Our results give evidence of a major impact of the knowledge about the specific sensitivities of meters employing EBCAs during laboratory tests on the final results obtained through similar experiments. The more familiar the team with the laboratory techniques to avoid sample composition errors by careful sample handling the better the accuracy and precision results and the more meaningful the outcome of the hematocrit interference tests with BG*Star and iBG*Star. We also tested two other meters (OneTouch Verio Pro and Accu-Chek Aviva) in this setting. Although the glucose-dehydrogenase (GDH)-based Verio Pro system (also employing dynamic electrochemistry-like algorithms) showed results similar to (i)BG*Star, the GDH-based technology of OneTouch Aviva is not influenced to the same extent by the sample manipulations as are the GOD methods. This might explain why different groups have obtained and published less favorable results with BG*Star and Verio Pro (or other meters equipped with EBCAs) when comparing with Aviva. 5,6 Laboratory groups working in hospitals, specialized diabetes wards, or other healthcare units throughout the world perform their own tests comparing new SMBG devices before recommending them to their patients. Our results may initiate development of refined laboratory procedures in those healthcare centers to facilitate unbiased results, independent of glucose meter systems.

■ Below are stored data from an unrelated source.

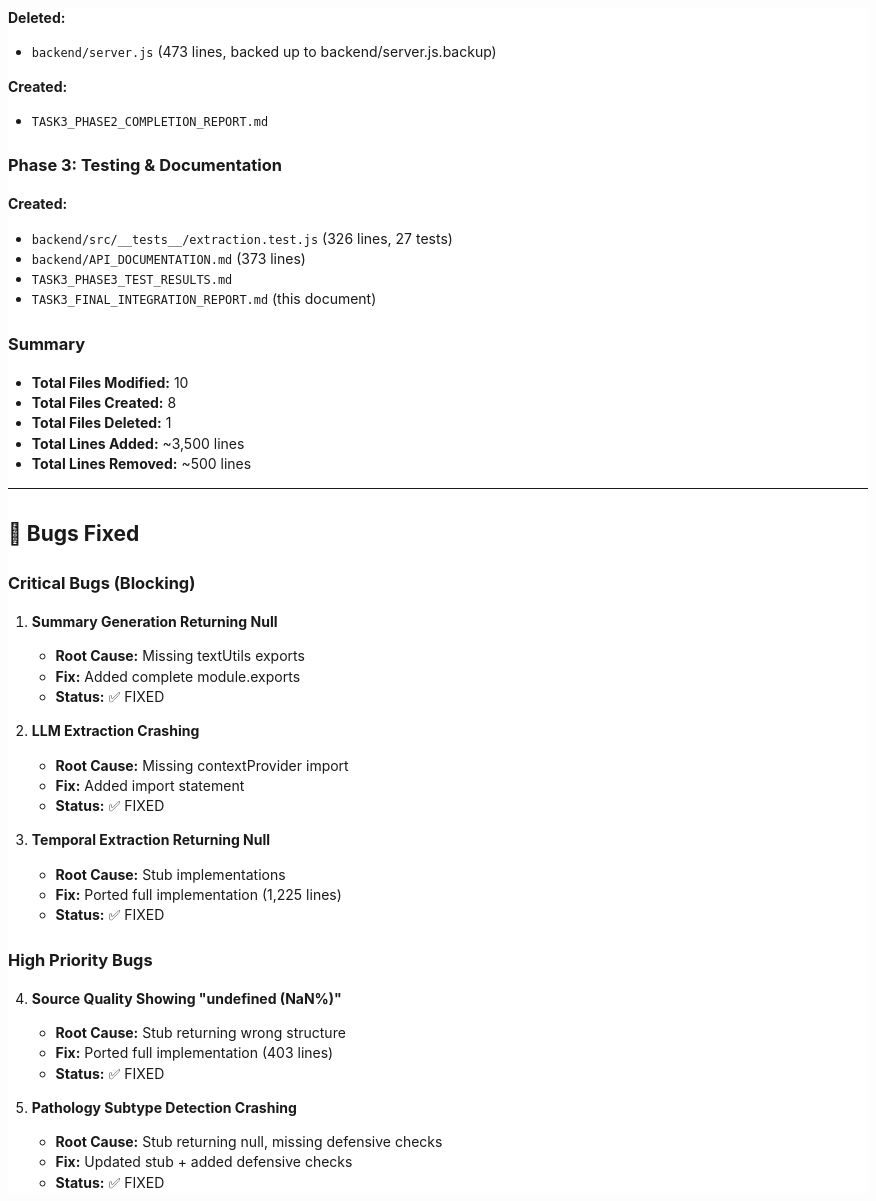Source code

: **Deleted:**
- `backend/server.js` (473 lines, backed up to backend/server.js.backup)

**Created:**
- `TASK3_PHASE2_COMPLETION_REPORT.md`

### Phase 3: Testing & Documentation

**Created:**
- `backend/src/__tests__/extraction.test.js` (326 lines, 27 tests)
- `backend/API_DOCUMENTATION.md` (373 lines)
- `TASK3_PHASE3_TEST_RESULTS.md`
- `TASK3_FINAL_INTEGRATION_REPORT.md` (this document)

### Summary

- **Total Files Modified:** 10
- **Total Files Created:** 8
- **Total Files Deleted:** 1
- **Total Lines Added:** ~3,500 lines
- **Total Lines Removed:** ~500 lines

---

## 🐛 Bugs Fixed

### Critical Bugs (Blocking)

1. **Summary Generation Returning Null**
   - **Root Cause:** Missing textUtils exports
   - **Fix:** Added complete module.exports
   - **Status:** ✅ FIXED

2. **LLM Extraction Crashing**
   - **Root Cause:** Missing contextProvider import
   - **Fix:** Added import statement
   - **Status:** ✅ FIXED

3. **Temporal Extraction Returning Null**
   - **Root Cause:** Stub implementations
   - **Fix:** Ported full implementation (1,225 lines)
   - **Status:** ✅ FIXED

### High Priority Bugs

4. **Source Quality Showing "undefined (NaN%)"**
   - **Root Cause:** Stub returning wrong structure
   - **Fix:** Ported full implementation (403 lines)
   - **Status:** ✅ FIXED

5. **Pathology Subtype Detection Crashing**
   - **Root Cause:** Stub returning null, missing defensive checks
   - **Fix:** Updated stub + added defensive checks
   - **Status:** ✅ FIXED
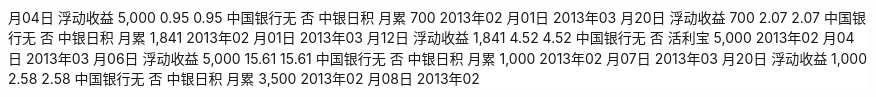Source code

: 月04日
浮动收益
5,000
0.95
0.95
中国银行无
否
中银日积
月累
700
2013年02
月01日
2013年03
月20日
浮动收益
700
2.07
2.07
中国银行无
否
中银日积
月累
1,841
2013年02
月01日
2013年03
月12日
浮动收益
1,841
4.52
4.52
中国银行无
否
活利宝
5,000
2013年02
月04日
2013年03
月06日
浮动收益
5,000
15.61
15.61
中国银行无
否
中银日积
月累
1,000
2013年02
月07日
2013年03
月20日
浮动收益
1,000
2.58
2.58
中国银行无
否
中银日积
月累
3,500
2013年02
月08日
2013年02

In conclusion, accuracy testing of blood glucose meters for patient self-testing in a laboratory setting with venous blood samples—spiked with glucose and adjusted to physiological values of HCT and pO2—is a complex undertaking. It requires expertise, special knowledge about the individual sensitivity of the applied technologies to sample handling (resulting, e.g., in changes of oxygen pressure or sample composition), and should only be performed in strict accordance with appropriately designed experimental protocols and by experienced healthcare professionals. Otherwise, a negative bias may be introduced in disfavor of some of the glucose meter technologies. Based on our results, we recommend healthcare centers that wish to perform their own accuracy testing to implement parallel SMBG assessments with capillary blood freshly obtained from patients and in accordance with the instructions for use of the devices to produce suitable performance data.
Footnotes
Acknowledgment
The reported study is an investigator-initiated study supported by Sanofi-Aventis Deutschland GmbH in the year 2012.
Author Disclosure Statement
D.K. has received consulting fees and travel support from Sanofi. A.P. has received travel support, consulting fees, and study grants from Sanofi. The authors have no conflict of interest.